Records for this task>

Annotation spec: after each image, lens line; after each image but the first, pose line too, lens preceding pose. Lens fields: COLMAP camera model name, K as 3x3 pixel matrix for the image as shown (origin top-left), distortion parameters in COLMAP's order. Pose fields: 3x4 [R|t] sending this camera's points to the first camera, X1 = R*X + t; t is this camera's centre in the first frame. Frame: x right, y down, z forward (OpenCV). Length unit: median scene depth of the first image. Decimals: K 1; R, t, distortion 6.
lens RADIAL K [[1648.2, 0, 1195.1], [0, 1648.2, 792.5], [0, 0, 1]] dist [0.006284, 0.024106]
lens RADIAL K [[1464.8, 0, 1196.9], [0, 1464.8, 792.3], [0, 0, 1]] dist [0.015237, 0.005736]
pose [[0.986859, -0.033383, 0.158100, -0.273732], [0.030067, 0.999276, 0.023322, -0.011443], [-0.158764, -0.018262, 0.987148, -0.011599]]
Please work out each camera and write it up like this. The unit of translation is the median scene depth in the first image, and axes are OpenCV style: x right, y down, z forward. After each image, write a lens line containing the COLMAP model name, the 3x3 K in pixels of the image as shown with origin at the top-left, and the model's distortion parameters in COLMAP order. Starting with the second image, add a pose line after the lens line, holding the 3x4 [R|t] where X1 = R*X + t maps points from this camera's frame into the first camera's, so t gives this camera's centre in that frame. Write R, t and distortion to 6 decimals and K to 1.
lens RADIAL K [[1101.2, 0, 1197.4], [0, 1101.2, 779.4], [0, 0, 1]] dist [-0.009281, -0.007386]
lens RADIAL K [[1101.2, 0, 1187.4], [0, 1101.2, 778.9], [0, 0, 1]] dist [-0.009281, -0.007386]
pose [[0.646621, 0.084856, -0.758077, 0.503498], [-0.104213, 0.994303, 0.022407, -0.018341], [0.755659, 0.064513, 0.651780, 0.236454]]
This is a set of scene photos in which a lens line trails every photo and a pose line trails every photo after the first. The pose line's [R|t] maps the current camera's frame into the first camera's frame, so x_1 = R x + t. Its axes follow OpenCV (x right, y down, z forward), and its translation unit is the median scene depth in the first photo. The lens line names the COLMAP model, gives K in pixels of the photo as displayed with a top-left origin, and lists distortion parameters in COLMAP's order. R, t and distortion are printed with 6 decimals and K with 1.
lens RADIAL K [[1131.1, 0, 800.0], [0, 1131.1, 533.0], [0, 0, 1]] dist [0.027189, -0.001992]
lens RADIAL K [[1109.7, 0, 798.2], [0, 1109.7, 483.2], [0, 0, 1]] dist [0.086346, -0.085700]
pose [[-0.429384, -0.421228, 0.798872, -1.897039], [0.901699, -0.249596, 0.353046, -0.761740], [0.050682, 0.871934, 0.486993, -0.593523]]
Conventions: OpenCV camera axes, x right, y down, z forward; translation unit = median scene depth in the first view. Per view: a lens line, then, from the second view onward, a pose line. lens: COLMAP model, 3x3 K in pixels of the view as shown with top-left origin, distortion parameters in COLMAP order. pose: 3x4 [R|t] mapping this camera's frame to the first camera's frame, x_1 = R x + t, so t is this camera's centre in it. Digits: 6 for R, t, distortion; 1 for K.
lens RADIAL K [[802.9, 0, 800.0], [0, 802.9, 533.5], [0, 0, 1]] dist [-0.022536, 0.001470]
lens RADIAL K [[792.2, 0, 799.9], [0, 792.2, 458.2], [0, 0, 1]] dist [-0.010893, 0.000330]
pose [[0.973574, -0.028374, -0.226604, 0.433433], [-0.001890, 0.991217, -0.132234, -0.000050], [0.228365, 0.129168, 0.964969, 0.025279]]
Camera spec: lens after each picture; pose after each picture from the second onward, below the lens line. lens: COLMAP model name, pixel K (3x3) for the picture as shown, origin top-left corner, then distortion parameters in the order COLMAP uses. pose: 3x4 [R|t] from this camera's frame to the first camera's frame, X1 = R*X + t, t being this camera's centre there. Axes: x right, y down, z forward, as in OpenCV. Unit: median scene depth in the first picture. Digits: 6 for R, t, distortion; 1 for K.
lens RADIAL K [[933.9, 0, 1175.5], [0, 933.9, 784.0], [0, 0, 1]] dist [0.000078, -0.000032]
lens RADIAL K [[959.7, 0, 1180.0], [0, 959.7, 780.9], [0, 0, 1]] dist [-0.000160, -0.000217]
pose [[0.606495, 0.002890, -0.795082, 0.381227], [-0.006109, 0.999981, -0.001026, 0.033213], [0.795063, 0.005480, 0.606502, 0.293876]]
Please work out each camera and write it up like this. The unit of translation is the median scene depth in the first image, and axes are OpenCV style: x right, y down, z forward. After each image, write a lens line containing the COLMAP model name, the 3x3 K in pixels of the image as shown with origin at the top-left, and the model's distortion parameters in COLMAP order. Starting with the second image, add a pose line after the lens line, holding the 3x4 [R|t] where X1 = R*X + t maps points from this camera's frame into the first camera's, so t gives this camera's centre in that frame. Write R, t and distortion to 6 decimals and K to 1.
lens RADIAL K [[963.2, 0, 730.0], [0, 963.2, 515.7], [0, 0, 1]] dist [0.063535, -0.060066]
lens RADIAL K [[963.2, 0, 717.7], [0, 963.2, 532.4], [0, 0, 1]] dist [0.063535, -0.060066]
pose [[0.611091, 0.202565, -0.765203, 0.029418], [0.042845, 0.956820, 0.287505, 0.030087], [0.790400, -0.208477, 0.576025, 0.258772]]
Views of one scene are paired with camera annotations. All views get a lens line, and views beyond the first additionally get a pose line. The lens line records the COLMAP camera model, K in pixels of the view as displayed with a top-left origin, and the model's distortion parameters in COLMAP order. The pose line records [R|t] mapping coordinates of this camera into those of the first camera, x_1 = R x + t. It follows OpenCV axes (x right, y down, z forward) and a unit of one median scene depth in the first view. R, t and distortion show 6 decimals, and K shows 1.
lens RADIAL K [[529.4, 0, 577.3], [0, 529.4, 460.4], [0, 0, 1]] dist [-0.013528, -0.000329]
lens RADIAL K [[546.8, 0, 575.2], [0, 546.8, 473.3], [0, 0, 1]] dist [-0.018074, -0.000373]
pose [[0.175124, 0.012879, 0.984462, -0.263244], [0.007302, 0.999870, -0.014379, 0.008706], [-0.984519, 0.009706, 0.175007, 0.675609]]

Task instructions>
Once you have read the listing, retype it in full, word for word.

Reply to the task>
Annotation spec: after each image, lens line; after each image but the first, pose line too, lens preceding pose. Lens fields: COLMAP camera model name, K as 3x3 pixel matrix for the image as shown (origin top-left), distortion parameters in COLMAP's order. Pose fields: 3x4 [R|t] sending this camera's points to the first camera, X1 = R*X + t; t is this camera's centre in the first frame. Frame: x right, y down, z forward (OpenCV). Length unit: median scene depth of the first image. Decimals: K 1; R, t, distortion 6.
lens RADIAL K [[1648.2, 0, 1195.1], [0, 1648.2, 792.5], [0, 0, 1]] dist [0.006284, 0.024106]
lens RADIAL K [[1464.8, 0, 1196.9], [0, 1464.8, 792.3], [0, 0, 1]] dist [0.015237, 0.005736]
pose [[0.986859, -0.033383, 0.158100, -0.273732], [0.030067, 0.999276, 0.023322, -0.011443], [-0.158764, -0.018262, 0.987148, -0.011599]]
Please work out each camera and write it up like this. The unit of translation is the median scene depth in the first image, and axes are OpenCV style: x right, y down, z forward. After each image, write a lens line containing the COLMAP model name, the 3x3 K in pixels of the image as shown with origin at the top-left, and the model's distortion parameters in COLMAP order. Starting with the second image, add a pose line after the lens line, holding the 3x4 [R|t] where X1 = R*X + t maps points from this camera's frame into the first camera's, so t gives this camera's centre in that frame. Write R, t and distortion to 6 decimals and K to 1.
lens RADIAL K [[1101.2, 0, 1197.4], [0, 1101.2, 779.4], [0, 0, 1]] dist [-0.009281, -0.007386]
lens RADIAL K [[1101.2, 0, 1187.4], [0, 1101.2, 778.9], [0, 0, 1]] dist [-0.009281, -0.007386]
pose [[0.646621, 0.084856, -0.758077, 0.503498], [-0.104213, 0.994303, 0.022407, -0.018341], [0.755659, 0.064513, 0.651780, 0.236454]]
This is a set of scene photos in which a lens line trails every photo and a pose line trails every photo after the first. The pose line's [R|t] maps the current camera's frame into the first camera's frame, so x_1 = R x + t. Its axes follow OpenCV (x right, y down, z forward), and its translation unit is the median scene depth in the first photo. The lens line names the COLMAP model, gives K in pixels of the photo as displayed with a top-left origin, and lists distortion parameters in COLMAP's order. R, t and distortion are printed with 6 decimals and K with 1.
lens RADIAL K [[1131.1, 0, 800.0], [0, 1131.1, 533.0], [0, 0, 1]] dist [0.027189, -0.001992]
lens RADIAL K [[1109.7, 0, 798.2], [0, 1109.7, 483.2], [0, 0, 1]] dist [0.086346, -0.085700]
pose [[-0.429384, -0.421228, 0.798872, -1.897039], [0.901699, -0.249596, 0.353046, -0.761740], [0.050682, 0.871934, 0.486993, -0.593523]]
Conventions: OpenCV camera axes, x right, y down, z forward; translation unit = median scene depth in the first view. Per view: a lens line, then, from the second view onward, a pose line. lens: COLMAP model, 3x3 K in pixels of the view as shown with top-left origin, distortion parameters in COLMAP order. pose: 3x4 [R|t] mapping this camera's frame to the first camera's frame, x_1 = R x + t, so t is this camera's centre in it. Digits: 6 for R, t, distortion; 1 for K.
lens RADIAL K [[802.9, 0, 800.0], [0, 802.9, 533.5], [0, 0, 1]] dist [-0.022536, 0.001470]
lens RADIAL K [[792.2, 0, 799.9], [0, 792.2, 458.2], [0, 0, 1]] dist [-0.010893, 0.000330]
pose [[0.973574, -0.028374, -0.226604, 0.433433], [-0.001890, 0.991217, -0.132234, -0.000050], [0.228365, 0.129168, 0.964969, 0.025279]]
Camera spec: lens after each picture; pose after each picture from the second onward, below the lens line. lens: COLMAP model name, pixel K (3x3) for the picture as shown, origin top-left corner, then distortion parameters in the order COLMAP uses. pose: 3x4 [R|t] from this camera's frame to the first camera's frame, X1 = R*X + t, t being this camera's centre there. Axes: x right, y down, z forward, as in OpenCV. Unit: median scene depth in the first picture. Digits: 6 for R, t, distortion; 1 for K.
lens RADIAL K [[933.9, 0, 1175.5], [0, 933.9, 784.0], [0, 0, 1]] dist [0.000078, -0.000032]
lens RADIAL K [[959.7, 0, 1180.0], [0, 959.7, 780.9], [0, 0, 1]] dist [-0.000160, -0.000217]
pose [[0.606495, 0.002890, -0.795082, 0.381227], [-0.006109, 0.999981, -0.001026, 0.033213], [0.795063, 0.005480, 0.606502, 0.293876]]
Please work out each camera and write it up like this. The unit of translation is the median scene depth in the first image, and axes are OpenCV style: x right, y down, z forward. After each image, write a lens line containing the COLMAP model name, the 3x3 K in pixels of the image as shown with origin at the top-left, and the model's distortion parameters in COLMAP order. Starting with the second image, add a pose line after the lens line, holding the 3x4 [R|t] where X1 = R*X + t maps points from this camera's frame into the first camera's, so t gives this camera's centre in that frame. Write R, t and distortion to 6 decimals and K to 1.
lens RADIAL K [[963.2, 0, 730.0], [0, 963.2, 515.7], [0, 0, 1]] dist [0.063535, -0.060066]
lens RADIAL K [[963.2, 0, 717.7], [0, 963.2, 532.4], [0, 0, 1]] dist [0.063535, -0.060066]
pose [[0.611091, 0.202565, -0.765203, 0.029418], [0.042845, 0.956820, 0.287505, 0.030087], [0.790400, -0.208477, 0.576025, 0.258772]]
Views of one scene are paired with camera annotations. All views get a lens line, and views beyond the first additionally get a pose line. The lens line records the COLMAP camera model, K in pixels of the view as displayed with a top-left origin, and the model's distortion parameters in COLMAP order. The pose line records [R|t] mapping coordinates of this camera into those of the first camera, x_1 = R x + t. It follows OpenCV axes (x right, y down, z forward) and a unit of one median scene depth in the first view. R, t and distortion show 6 decimals, and K shows 1.
lens RADIAL K [[529.4, 0, 577.3], [0, 529.4, 460.4], [0, 0, 1]] dist [-0.013528, -0.000329]
lens RADIAL K [[546.8, 0, 575.2], [0, 546.8, 473.3], [0, 0, 1]] dist [-0.018074, -0.000373]
pose [[0.175124, 0.012879, 0.984462, -0.263244], [0.007302, 0.999870, -0.014379, 0.008706], [-0.984519, 0.009706, 0.175007, 0.675609]]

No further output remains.